§ **Assigned task**
Output range, inclusive: from the line containing "DHL, Internship Sourcing Tools" to the line containing "Biel, Svizzera". Restate those lines from the data below word for word and only those.
═════ Supplied data ═════
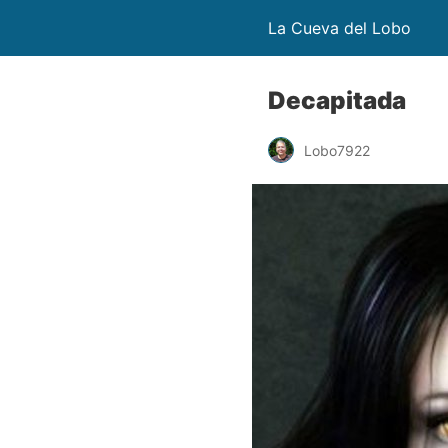
La Cueva del Lobo
Decapitada
Lobo7922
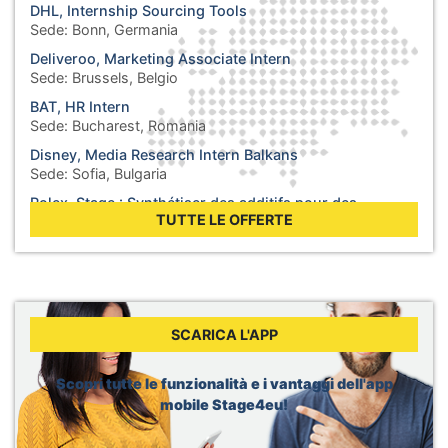
DHL, Internship Sourcing Tools
Sede:
Bonn, Germania
Deliveroo, Marketing Associate Intern
Sede:
Brussels, Belgio
BAT, HR Intern
Sede:
Bucharest, Romania
Disney, Media Research Intern Balkans
Sede:
Sofia, Bulgaria
Rolex, Stage : Synthétiser des additifs pour des
lubrifiants
TUTTE LE OFFERTE
Sede:
Biel, Svizzera
WHO, Internship - Business Operations
Sede:
Berlin, Germania
WHO, Internship - Nutrition and Food Safety
Sede:
Geneva, Svizzera
SCARICA L'APP
Dior, Merchandising Intern
Sede:
Brussels, Belgio
Scopri tutte le funzionalità e i vantaggi dell'app
mobile Stage4eu!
═════
§ **Result of this exercise**
DHL, Internship Sourcing Tools
Sede:
Bonn, Germania
Deliveroo, Marketing Associate Intern
Sede:
Brussels, Belgio
BAT, HR Intern
Sede:
Bucharest, Romania
Disney, Media Research Intern Balkans
Sede:
Sofia, Bulgaria
Rolex, Stage : Synthétiser des additifs pour des
lubrifiants
TUTTE LE OFFERTE
Sede:
Biel, Svizzera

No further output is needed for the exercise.